Learning a decomposition of data into a spatial content factor and a non-spatial style factor has been a focus of recent research in computer vision[…].

This focus can be explained by the advantages of such a representation:

• Meaningful representation of the anatomy that can be generalized to any modality

• Suitable format for pooling information from various imaging modalities

# Methods

## Spatial Decomposition Network (SDNet)

The SDNet can be seen as an autoencoder that learns multiple factors, namely:

• $$s = f_A (x)$$: a multi-channel output of binary maps, representing the anatomical components
• $$z = f_M (x)$$: the $$Q(z \vert X)$$ multivariate Gaussian as in a standard VAE, representing the modality components

Other sub-networks are added to provide feedback over multiple tasks, with varying degrees of supervision:

• $$g$$: a self-supervised decoder that tries to reconstruct the input image from its $$s$$ and $$a$$ decomposition;
• $$h$$: a segmentor network that predicts the cardiac segmentation from $$s$$.
• When a ground truth is available for the current image, $$h$$ is trained using a standard Dice loss;
• Otherwise, the training is semi-supervised through a GAN-like adversarial loss, where a discriminator network tries to predict whether a segmentation mask was predicted by $$h$$ or comes from a pool of groundtruth segmentations.

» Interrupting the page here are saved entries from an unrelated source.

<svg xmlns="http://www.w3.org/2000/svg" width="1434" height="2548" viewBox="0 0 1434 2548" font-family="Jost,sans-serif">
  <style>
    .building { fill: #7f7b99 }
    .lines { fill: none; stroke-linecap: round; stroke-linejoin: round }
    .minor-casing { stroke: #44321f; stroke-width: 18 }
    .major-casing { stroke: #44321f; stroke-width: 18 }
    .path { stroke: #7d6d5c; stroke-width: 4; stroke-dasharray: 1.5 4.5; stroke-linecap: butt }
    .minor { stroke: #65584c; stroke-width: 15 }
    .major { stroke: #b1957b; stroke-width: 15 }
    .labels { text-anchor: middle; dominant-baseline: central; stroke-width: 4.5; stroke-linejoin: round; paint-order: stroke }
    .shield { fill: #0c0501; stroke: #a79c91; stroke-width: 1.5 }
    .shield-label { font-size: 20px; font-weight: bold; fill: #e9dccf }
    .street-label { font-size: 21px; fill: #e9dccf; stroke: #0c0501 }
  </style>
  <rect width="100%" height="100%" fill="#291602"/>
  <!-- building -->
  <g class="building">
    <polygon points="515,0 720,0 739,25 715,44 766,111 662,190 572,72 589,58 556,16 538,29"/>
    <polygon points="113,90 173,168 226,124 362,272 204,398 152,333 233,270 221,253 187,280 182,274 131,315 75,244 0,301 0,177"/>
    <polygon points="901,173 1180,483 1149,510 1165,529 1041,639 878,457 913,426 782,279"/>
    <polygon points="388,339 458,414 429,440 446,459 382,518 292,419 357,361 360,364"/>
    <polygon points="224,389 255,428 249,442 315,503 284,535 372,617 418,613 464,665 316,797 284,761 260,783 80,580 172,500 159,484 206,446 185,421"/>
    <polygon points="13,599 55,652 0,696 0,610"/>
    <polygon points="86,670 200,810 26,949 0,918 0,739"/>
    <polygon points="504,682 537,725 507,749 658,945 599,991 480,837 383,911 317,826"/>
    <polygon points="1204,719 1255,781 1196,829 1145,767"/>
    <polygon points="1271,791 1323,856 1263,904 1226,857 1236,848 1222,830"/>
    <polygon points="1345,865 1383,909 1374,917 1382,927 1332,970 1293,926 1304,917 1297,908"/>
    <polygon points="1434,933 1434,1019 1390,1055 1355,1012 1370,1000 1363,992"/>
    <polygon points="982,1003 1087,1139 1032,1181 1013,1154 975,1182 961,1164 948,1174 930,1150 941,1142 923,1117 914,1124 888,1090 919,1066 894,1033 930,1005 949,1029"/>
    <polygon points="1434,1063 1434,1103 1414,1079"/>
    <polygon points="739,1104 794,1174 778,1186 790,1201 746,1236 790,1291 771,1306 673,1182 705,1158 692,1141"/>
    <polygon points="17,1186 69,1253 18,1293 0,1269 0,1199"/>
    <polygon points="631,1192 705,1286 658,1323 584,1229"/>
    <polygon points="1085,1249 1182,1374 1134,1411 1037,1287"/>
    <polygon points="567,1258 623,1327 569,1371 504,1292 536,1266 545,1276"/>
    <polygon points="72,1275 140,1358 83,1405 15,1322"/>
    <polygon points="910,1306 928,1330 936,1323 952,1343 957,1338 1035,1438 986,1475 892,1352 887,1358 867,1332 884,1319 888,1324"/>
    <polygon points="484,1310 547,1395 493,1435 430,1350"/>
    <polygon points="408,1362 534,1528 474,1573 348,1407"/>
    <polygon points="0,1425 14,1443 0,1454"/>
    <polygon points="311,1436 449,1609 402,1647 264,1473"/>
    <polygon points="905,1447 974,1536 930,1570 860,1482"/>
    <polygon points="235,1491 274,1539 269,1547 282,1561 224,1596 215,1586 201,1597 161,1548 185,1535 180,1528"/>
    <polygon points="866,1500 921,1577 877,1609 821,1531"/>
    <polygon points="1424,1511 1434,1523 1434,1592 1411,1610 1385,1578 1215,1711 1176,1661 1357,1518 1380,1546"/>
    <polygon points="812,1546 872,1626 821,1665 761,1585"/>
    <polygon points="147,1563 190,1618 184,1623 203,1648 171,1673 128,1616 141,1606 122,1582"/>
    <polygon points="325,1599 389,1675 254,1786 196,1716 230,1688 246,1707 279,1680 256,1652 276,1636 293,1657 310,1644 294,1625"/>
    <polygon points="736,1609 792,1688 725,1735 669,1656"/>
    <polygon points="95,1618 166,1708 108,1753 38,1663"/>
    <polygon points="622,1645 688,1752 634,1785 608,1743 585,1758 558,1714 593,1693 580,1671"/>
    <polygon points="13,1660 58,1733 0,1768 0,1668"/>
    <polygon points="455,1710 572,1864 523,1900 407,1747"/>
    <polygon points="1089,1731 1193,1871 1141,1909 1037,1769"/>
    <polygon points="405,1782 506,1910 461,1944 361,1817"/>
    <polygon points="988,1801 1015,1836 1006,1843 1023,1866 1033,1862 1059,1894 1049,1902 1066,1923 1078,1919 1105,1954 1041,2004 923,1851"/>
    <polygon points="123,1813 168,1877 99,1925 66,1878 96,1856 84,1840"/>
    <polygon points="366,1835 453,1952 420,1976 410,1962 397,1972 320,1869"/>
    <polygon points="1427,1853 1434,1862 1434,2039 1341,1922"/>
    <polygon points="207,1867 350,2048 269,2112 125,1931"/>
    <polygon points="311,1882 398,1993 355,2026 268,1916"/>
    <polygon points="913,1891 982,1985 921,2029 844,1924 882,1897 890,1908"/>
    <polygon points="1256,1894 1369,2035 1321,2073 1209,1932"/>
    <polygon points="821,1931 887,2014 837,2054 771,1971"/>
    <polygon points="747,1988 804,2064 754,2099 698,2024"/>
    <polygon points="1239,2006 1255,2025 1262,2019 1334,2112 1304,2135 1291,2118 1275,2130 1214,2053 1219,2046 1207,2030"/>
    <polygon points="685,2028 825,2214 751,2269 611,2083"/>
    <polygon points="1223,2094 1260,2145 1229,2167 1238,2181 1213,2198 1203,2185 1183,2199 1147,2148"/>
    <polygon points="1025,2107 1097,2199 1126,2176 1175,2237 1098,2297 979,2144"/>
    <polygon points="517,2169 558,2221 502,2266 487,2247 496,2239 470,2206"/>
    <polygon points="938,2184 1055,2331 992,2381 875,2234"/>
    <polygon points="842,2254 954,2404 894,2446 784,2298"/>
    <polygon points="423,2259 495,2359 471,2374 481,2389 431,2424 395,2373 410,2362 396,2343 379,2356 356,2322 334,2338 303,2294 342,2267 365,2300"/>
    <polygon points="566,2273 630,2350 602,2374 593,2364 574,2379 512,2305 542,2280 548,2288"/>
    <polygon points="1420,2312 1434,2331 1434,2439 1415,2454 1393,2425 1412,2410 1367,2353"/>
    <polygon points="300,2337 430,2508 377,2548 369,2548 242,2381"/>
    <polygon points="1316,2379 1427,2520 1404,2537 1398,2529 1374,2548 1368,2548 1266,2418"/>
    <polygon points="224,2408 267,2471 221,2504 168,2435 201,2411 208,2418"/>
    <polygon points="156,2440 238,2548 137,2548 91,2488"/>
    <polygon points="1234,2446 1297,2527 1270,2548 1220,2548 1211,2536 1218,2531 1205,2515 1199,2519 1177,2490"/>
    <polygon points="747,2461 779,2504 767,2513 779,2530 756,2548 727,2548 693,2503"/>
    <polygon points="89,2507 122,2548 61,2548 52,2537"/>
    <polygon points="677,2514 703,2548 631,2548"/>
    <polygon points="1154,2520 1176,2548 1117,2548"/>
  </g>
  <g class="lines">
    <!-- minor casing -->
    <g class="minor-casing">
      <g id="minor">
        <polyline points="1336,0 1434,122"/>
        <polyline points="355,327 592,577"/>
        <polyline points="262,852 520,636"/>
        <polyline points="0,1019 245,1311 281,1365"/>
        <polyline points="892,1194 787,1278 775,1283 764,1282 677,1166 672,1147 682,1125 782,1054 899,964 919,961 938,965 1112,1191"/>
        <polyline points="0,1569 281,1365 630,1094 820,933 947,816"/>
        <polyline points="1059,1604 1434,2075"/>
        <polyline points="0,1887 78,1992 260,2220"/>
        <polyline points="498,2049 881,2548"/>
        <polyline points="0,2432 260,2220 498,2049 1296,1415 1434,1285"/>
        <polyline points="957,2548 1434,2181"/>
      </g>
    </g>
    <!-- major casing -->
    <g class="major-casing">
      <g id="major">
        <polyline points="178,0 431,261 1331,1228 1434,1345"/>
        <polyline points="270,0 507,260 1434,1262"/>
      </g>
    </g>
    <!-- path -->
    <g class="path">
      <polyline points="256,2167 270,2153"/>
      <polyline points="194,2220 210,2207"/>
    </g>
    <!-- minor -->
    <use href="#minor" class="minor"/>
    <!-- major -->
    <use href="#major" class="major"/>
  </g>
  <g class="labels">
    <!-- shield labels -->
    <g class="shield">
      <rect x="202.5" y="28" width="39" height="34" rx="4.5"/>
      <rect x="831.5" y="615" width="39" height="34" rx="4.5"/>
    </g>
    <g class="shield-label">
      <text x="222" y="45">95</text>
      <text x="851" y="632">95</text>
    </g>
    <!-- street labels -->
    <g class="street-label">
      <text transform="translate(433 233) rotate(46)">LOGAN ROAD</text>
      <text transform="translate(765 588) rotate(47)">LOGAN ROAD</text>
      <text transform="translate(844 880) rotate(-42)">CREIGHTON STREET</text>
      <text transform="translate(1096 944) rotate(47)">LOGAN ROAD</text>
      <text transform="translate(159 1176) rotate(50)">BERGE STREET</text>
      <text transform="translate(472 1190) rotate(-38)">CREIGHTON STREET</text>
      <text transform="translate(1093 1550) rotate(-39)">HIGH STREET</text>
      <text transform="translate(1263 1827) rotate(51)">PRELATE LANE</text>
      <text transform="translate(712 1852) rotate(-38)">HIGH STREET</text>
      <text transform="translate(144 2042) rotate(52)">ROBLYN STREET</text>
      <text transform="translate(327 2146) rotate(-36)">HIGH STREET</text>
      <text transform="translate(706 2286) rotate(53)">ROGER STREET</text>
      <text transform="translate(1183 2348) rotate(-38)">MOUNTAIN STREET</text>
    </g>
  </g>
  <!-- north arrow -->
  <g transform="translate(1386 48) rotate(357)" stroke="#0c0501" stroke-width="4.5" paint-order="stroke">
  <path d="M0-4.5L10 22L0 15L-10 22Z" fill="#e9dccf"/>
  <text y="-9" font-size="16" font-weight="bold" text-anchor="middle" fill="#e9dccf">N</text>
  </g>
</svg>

The overall loss function is the following weighted sum (determined empirically):

$L = \lambda_1 L_{KL} + \lambda_2 L_{segm} + \lambda_3 L_{adv} + \lambda_4 L_{rec} + \lambda_5 L_{z_{rec}}$

where $$L_{KL}$$ and $$L_{rec}$$ make up the autoencoder’s self-supervision, and $$L_{segm}$$ and $$L_{rec}$$ correspond to the aforementioned segmentation supervision or semi-supervision. The additional factor is $$L_{z_{rec}}$$, which is enforces a modality factor reconstruction:

$L_{z_{rec}} = \mathbb{E}_{z,y} [\|z - f_{modality}(y, f_{anatomy}(y))\| _{1}]$

where $$y$$ is an image produced using a random $$z$$ sample. This is done to avoid a posterior collapse, where the decoder would ignore parts or the totality of the modality factor.

# Data

## Semi-supervised segmentation

• Training subset of the ACDC dataset:
• 1920 images with manual segmentations (ED and ES) and 23,530 images with no segmentations
• Edinburgh Imaging Facility QMRI: 26 healthy volunteers with around 30 cardiac phases each, acquired on a 3T scanner
• 241 images with manual segmentations (ED) and 8353 images with no segmentations

## Multimodal segmentation and modality transformation

• Data from the 2017 Multi-Modal Whole Heart Segmentation (MM-WHS) Challenge: 20 cardiac CT/CT angiography (CTA) volumes and 20 cardiac MRI volumes
• 3626 MR and 2580 CT images, all with manual segmentations of seven heart structures: myocardium, left atrium, left ventricle, right atrium, right ventricle, ascending aorta and pulmonary artery

## Modality estimation

• cine-MR and CP-BOLD images of 10 canines[…]. Two almost identical sequences with the only difference that CP-BOLD modulates pixel intensity with the level of oxygenation present in the tissue.

• 129 cine-MR and 264 CP-BOLD images with manual segmentations from all cardiac phases

# Results

## Others

Other experiments were also conducted relative to modality type estimation (from modality factors) and modality factor traversal (named factor sizes in the paper).

# Remarks

• The authors present a lot of details about their design choices, so it seems possible to reproduce accurately their experiments.